**Document extract**.
──────────────────────────────

Lasting lifestyle change, lifestyle improvement, is the process of the wellness journey.  We’re hopefully all growing and changing continuously throughout our lives.  Let’s explore together what really helps people succeed at living the lives they really envision as being the healthiest and most fulfilling possible.  Let’s look at the practical “How To” of that quest.  Let’s give people the tools, the information, but also the allies they need to succeed at lifestyle improvement.

Michael Arloski, Ph.D., PCC is a person who is endlessly fascinated with this world and our relationship to it.  He says the last time he was bored was about 40 years ago!  A wellness psychologist, professional certified coach (PCC), author, trainer, wellness consultant and speaker, he travels worldwide helping people discover ways to be well that work, and last.  His company, Real Balance Global Wellness Services (www.realbalance.com) has trained thousands of wellness and health coaches and continues to be a leader in the field.

Michael and his wife Deborah, live, work and play in Fort Collins, Colorado at the foot of the Rocky Mountains.  They are blessed with an incredible blended family of adult children and now grandchildren as well.  A photographer, writer, Tai Chi practitioner, and avid outdoorsman, Michael’s passion for the natural world and our connection to it comes through in his work and his own “re-creation”.

Learn more at http://www.realbalance.com

Dr. Arloski is the author of Wellness Coaching For Lasting Lifestyle Change


6 Responses to About

  1. David Nelson says:

    Thanks Michael, I look forward to reading more.

  2. Meg Hartley says:

    Love your blog. I am starting a therapeutic lifestyle change business and am finding your blog very helpful.
    Thank you.

  3. Paul Saver says:

    Hi Michael
    I thoroughly enjoyed and valued reading your book “Wellness Coaching For Lasting Lifestyle Change”. I am in the process now of writing an ebook titled “The Teenager’s Search For Meaning”

──────────────────────────────

**Work instruction 1**. According to the About page, where do Michael Arloski and his wife Deborah live?
**Work instruction 2**. Reproduce, word for word, the section of the About page that begins with "Learn more at" and ends with "blog very helpful.".

**Excerpted data**.
──────────────────────────────

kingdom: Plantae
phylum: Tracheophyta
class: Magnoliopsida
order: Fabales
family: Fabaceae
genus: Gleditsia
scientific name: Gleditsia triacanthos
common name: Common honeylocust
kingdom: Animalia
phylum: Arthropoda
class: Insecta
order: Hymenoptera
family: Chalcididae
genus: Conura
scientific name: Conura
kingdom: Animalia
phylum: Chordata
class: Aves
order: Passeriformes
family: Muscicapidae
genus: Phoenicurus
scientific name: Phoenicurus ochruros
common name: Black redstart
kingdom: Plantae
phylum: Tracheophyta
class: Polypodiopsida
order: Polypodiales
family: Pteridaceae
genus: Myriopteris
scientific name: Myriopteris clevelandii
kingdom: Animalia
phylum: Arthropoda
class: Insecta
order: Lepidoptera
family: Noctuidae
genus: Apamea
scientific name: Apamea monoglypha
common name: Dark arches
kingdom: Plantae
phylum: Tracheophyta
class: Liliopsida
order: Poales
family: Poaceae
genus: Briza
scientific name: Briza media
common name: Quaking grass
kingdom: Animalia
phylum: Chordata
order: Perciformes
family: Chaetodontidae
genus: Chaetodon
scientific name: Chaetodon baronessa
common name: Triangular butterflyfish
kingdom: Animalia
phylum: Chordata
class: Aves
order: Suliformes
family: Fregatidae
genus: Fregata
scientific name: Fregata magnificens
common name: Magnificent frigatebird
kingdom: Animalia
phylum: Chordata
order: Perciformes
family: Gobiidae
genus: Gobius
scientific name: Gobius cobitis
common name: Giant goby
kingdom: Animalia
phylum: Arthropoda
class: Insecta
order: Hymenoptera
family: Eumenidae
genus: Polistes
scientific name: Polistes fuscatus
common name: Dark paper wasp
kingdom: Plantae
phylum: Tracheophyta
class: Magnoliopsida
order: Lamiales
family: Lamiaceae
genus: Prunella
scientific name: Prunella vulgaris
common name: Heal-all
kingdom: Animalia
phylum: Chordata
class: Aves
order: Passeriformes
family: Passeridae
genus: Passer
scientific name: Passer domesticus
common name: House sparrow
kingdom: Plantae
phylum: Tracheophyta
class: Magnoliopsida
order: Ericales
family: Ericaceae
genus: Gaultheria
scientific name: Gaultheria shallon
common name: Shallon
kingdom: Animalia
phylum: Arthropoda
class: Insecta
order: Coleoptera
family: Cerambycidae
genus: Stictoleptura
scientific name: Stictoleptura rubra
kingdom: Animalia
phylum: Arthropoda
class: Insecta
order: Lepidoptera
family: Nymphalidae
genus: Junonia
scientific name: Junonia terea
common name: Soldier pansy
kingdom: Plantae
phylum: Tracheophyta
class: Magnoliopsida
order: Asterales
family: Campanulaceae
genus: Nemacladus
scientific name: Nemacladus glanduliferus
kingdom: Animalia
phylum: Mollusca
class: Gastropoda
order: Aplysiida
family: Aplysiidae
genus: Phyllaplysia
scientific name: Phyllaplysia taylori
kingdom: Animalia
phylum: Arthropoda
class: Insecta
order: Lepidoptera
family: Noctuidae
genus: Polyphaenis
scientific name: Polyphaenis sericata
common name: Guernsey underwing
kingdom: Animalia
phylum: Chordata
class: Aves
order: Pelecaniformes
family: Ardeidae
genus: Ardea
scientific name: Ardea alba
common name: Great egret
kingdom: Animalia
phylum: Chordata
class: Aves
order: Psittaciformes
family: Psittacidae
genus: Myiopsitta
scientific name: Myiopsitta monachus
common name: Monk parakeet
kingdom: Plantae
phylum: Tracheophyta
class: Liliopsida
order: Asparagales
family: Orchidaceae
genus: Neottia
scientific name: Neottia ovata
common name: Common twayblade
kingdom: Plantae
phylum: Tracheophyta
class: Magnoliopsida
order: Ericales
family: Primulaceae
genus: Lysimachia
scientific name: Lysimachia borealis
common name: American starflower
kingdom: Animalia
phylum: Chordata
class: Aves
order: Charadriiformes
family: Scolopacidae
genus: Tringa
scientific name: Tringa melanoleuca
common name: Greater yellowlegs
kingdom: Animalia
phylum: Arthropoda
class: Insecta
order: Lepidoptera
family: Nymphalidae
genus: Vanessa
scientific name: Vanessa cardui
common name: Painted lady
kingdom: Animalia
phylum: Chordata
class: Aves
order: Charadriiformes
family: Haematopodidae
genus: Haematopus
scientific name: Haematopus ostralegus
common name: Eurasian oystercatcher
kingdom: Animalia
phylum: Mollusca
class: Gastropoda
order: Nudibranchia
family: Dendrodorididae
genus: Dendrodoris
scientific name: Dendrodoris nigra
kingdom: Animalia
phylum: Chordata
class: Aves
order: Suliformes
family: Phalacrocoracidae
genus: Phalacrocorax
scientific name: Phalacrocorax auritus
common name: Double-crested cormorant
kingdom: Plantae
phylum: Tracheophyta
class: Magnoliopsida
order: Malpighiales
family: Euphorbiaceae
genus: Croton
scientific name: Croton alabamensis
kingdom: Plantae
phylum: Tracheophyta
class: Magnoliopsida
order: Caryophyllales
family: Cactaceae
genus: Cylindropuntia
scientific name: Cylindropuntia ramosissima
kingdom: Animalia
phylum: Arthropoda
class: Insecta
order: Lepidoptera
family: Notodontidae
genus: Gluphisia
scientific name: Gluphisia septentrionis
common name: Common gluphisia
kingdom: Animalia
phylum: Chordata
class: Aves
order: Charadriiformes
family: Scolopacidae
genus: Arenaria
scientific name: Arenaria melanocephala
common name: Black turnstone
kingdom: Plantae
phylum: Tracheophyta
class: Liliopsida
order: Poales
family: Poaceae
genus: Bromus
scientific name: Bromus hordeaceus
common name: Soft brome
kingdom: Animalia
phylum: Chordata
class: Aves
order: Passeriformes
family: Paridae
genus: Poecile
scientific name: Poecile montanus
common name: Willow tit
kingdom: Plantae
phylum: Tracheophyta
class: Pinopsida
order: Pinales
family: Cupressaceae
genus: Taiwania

──────────────────────────────

**Answer area 1**. Fort Collins, Colorado, at the foot of the Rocky Mountains.

**Answer area 2**.
Learn more at http://www.realbalance.com

Dr. Arloski is the author of Wellness Coaching For Lasting Lifestyle Change


6 Responses to About

  1. David Nelson says:

    Thanks Michael, I look forward to reading more.

  2. Meg Hartley says:

    Love your blog. I am starting a therapeutic lifestyle change business and am finding your blog very helpful.